As I was walking down the street, I saw a cart of mangoes up ahead.  It had been a long time since I had eaten a mango and so I couldn’t resist stopping to pick one up. As I handed the fruit seller my cash, he turned to me and grabbed with a firm grip my arm fat. Alarmed, I looked at my arm and back at him. He then bellowed “SHENTI HAO!,” which translates into “healthy.” In my mind I kept thinking, ‘sir, can you please let go of my arm fat? That would be great,’ but not wanted to offend him, I simply waited for him to let go, smiled, and then went on my way.

It’s funny the cultural differences between the US and China. In America, if you pulled a move like that, you would likely be verbally ripped apart or even worse, physically attacked.
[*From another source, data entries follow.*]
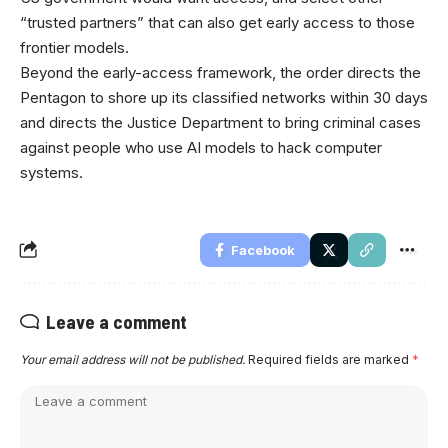
“trusted partners” that can also get early access to those
frontier models.
Beyond the early-access framework, the order directs the
Pentagon to shore up its classified networks within 30 days
and directs the Justice Department to bring criminal cases
against people who use AI models to hack computer
systems.
Facebook
Leave a comment
Your email address will not be published.
Required fields are marked
*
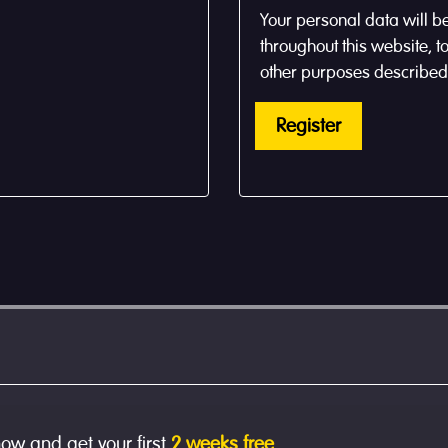
Your personal data will b
throughout this website, 
other purposes described
Register
now and get your first
2 weeks free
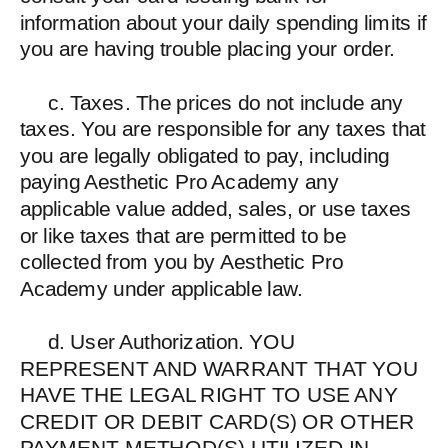
information about your daily spending limits if
you are having trouble placing your order.
c. Taxes. The prices do not include any
taxes. You are responsible for any taxes that
you are legally obligated to pay, including
paying Aesthetic Pro Academy any
applicable value added, sales, or use taxes
or like taxes that are permitted to be
collected from you by Aesthetic Pro
Academy under applicable law.
d. User Authorization. YOU
REPRESENT AND WARRANT THAT YOU
HAVE THE LEGAL RIGHT TO USE ANY
CREDIT OR DEBIT CARD(S) OR OTHER
PAYMENT METHOD(S) UTILIZED IN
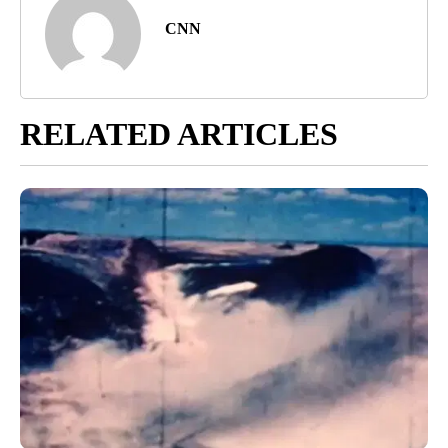
CNN
RELATED ARTICLES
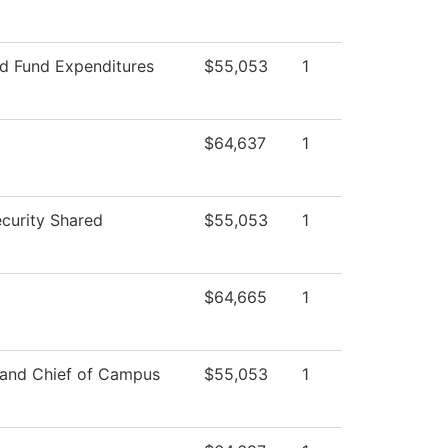
ed Fund Expenditures
$55,053
1
$64,637
1
curity Shared
$55,053
1
$64,665
1
 and Chief of Campus
$55,053
1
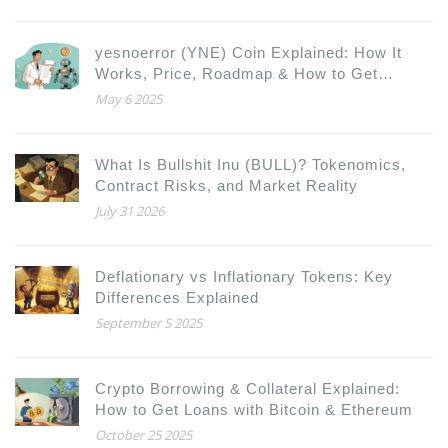
yesnoerror (YNE) Coin Explained: How It
Works, Price, Roadmap & How to Get
Started
May 6 2025
What Is Bullshit Inu (BULL)? Tokenomics,
Contract Risks, and Market Reality
July 31 2026
Deflationary vs Inflationary Tokens: Key
Differences Explained
September 5 2025
Crypto Borrowing & Collateral Explained:
How to Get Loans with Bitcoin & Ethereum
October 25 2025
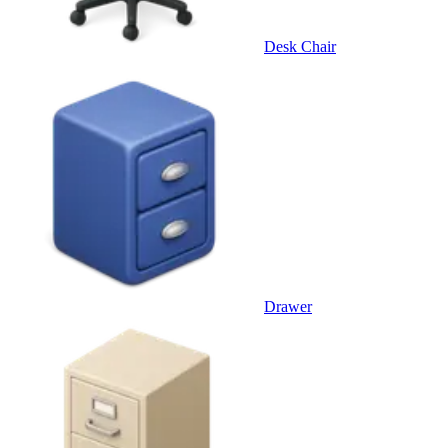
Desk Chair
Drawer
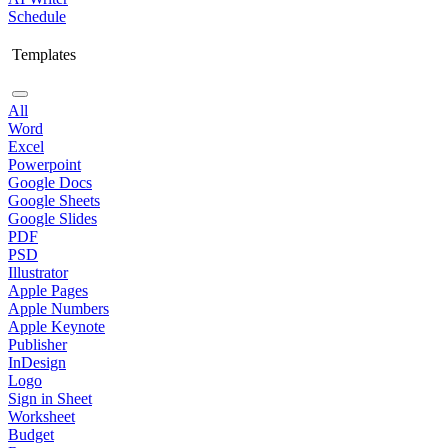
Schedule
Templates
All
Word
Excel
Powerpoint
Google Docs
Google Sheets
Google Slides
PDF
PSD
Illustrator
Apple Pages
Apple Numbers
Apple Keynote
Publisher
InDesign
Logo
Sign in Sheet
Worksheet
Budget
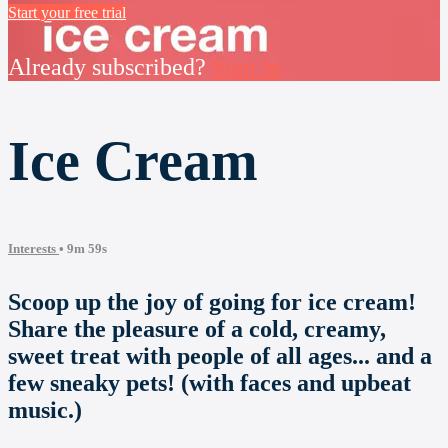
Start your free trial
Already subscribed?
Sign in
Ice Cream
Interests
• 9m 59s
Scoop up the joy of going for ice cream!
Share the pleasure of a cold, creamy,
sweet treat with people of all ages... and a
few sneaky pets! (with faces and upbeat
music.)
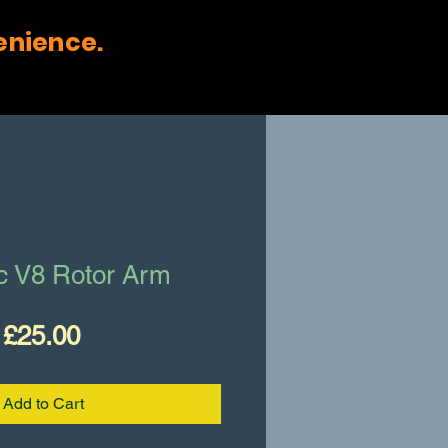
enience.
ac V8 Rotor Arm
Price
£25.00
Add to Cart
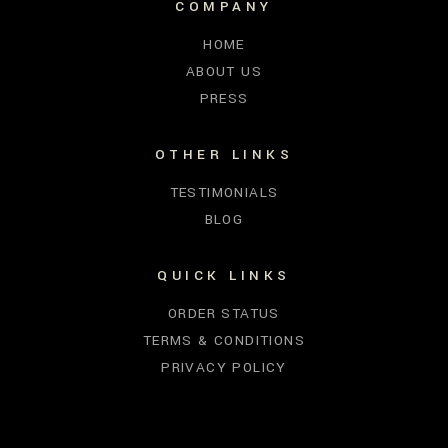
COMPANY
HOME
ABOUT US
PRESS
OTHER LINKS
TESTIMONIALS
BLOG
QUICK LINKS
ORDER STATUS
TERMS & CONDITIONS
PRIVACY POLICY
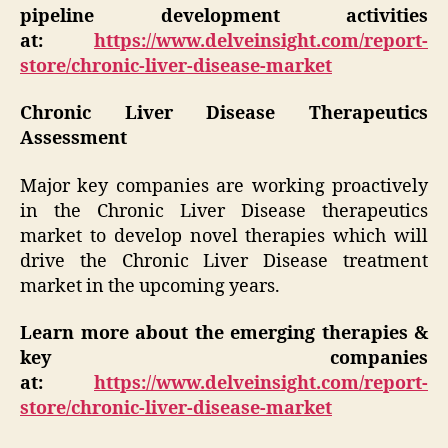
pipeline development activities
at:
https://www.delveinsight.com/report-
store/chronic-liver-disease-market
Chronic Liver Disease Therapeutics
Assessment
Major key companies are working proactively
in the Chronic Liver Disease therapeutics
market to develop novel therapies which will
drive the Chronic Liver Disease treatment
market in the upcoming years.
Learn more about the emerging therapies &
key companies
at:
https://www.delveinsight.com/report-
store/chronic-liver-disease-market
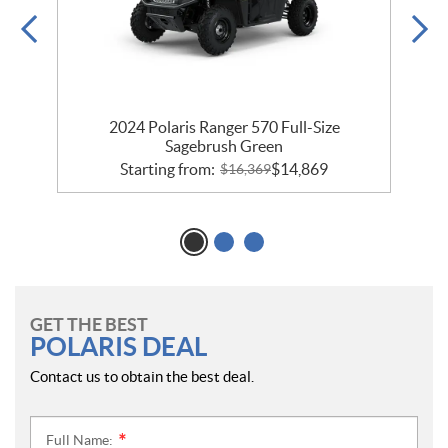
h
2024 Polaris Ranger 570 Full-Size
2
Sagebrush Green
Starting from:
$
14,869
$
16,369
GET THE BEST
POLARIS DEAL
Contact us to obtain the best deal.
Full Name:
*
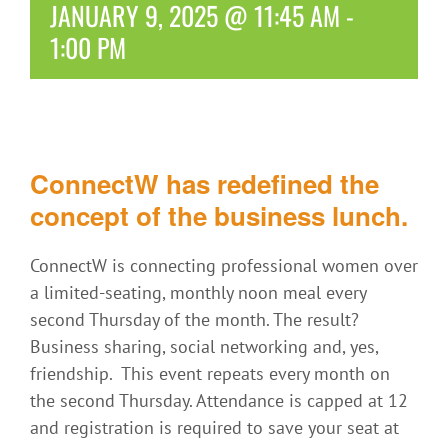
JANUARY 9, 2025 @ 11:45 AM
-
1:00 PM
ConnectW has redefined the
concept of the business lunch.
ConnectW is connecting professional women over
a limited-seating, monthly noon meal every
second Thursday of the month. The result?
Business sharing, social networking and, yes,
friendship. This event repeats every month on
the second Thursday. Attendance is capped at 12
and registration is required to save your seat at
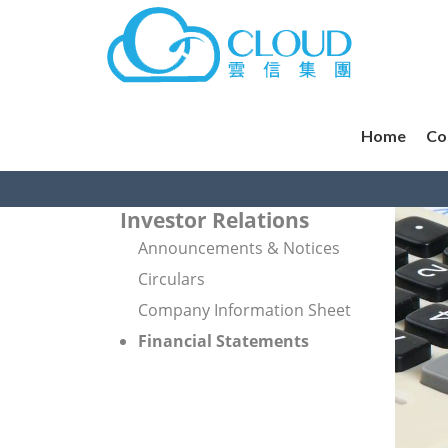
Home
Co
Investor Relations
Announcements & Notices
Circulars
Company Information Sheet
Financial Statements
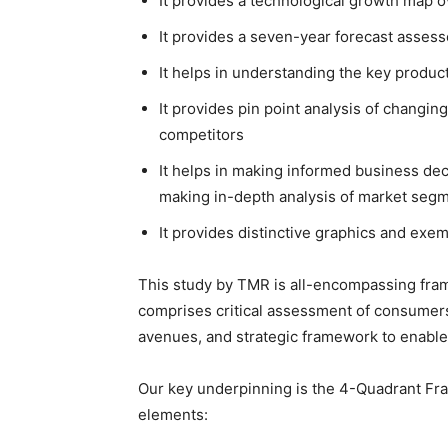
It provides a technological growth map o
It provides a seven-year forecast assess
It helps in understanding the key produc
It provides pin point analysis of changi
competitors
It helps in making informed business dec
making in-depth analysis of market seg
It provides distinctive graphics and ex
This study by TMR is all-encompassing fram
comprises critical assessment of consumers
avenues, and strategic framework to enable
Our key underpinning is the 4-Quadrant Fram
elements:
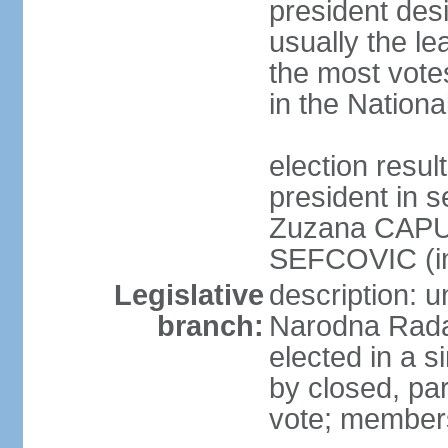
president des
usually the le
the most vote
in the Nationa
election res
president in s
Zuzana CAPU
SEFCOVIC (i
Legislative
description: u
branch:
Narodna Rada
elected in a s
by closed, par
vote; members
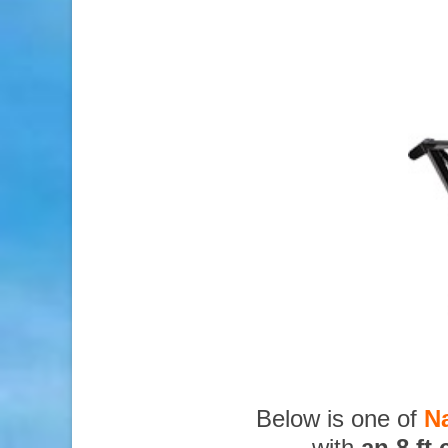
Below is one of
N
with
an 8 ft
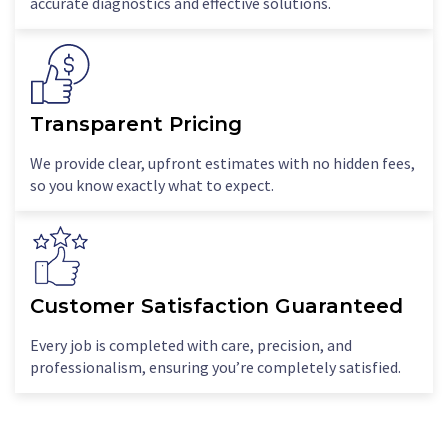
accurate diagnostics and effective solutions.
Transparent Pricing
We provide clear, upfront estimates with no hidden fees,
so you know exactly what to expect.
Customer Satisfaction Guaranteed
Every job is completed with care, precision, and
professionalism, ensuring you’re completely satisfied.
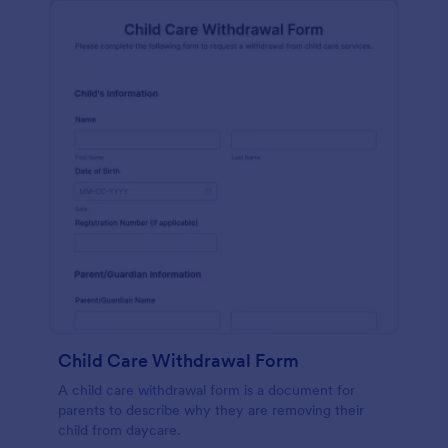
Child Care Withdrawal Form
A child care withdrawal form is a document for
parents to describe why they are removing their
child from daycare.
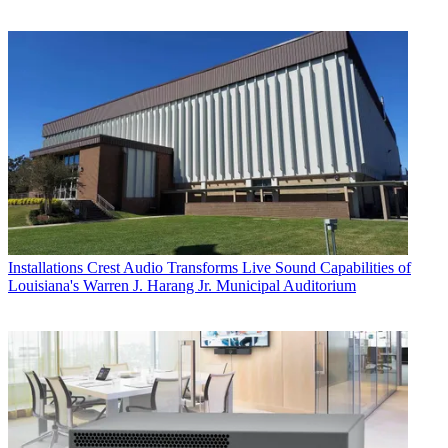
Installations
Crest Audio Transforms Live Sound Capabilities of
Louisiana's Warren J. Harang Jr. Municipal Auditorium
But here, what he did wasn’t “offense.” Instead it was actually a complement (strange, I know…). In the older generations here in China, the belief is that if you have more meat on your bones, you’re healthier. So the fruit man was not attacking me but was rather observing how healthy I am.

Fortunately for the fruit selling man, I already understand this cultural difference and am not offended by such actions. However, I hope the next American he grabs has that same understanding or things could potentially get ugly…

oh cultural differences…

A New City, A New Life

Before moving over to this side of the world, I had to make a fairly difficult decision. The two years I spent here prior, I lived in the city of Chengdu. Oh how I love that city! But I felt a guiding by my sweet Prince to explore another option; a different city.

After much thought, I made my choice. Now I’m living in a new city, famous for its Terracotta Warriors; a city so rich in history.

During my first few weeks, it was a hard transition as I sought to find a place to live, new friends, and essentially start over again. But as weeks have passed I’ve grown more accustomed to this area; I feel more at peace about my decision to move here. I have a wonderful apartment, have started making friends, and can finally admit that this will be my home for the next year.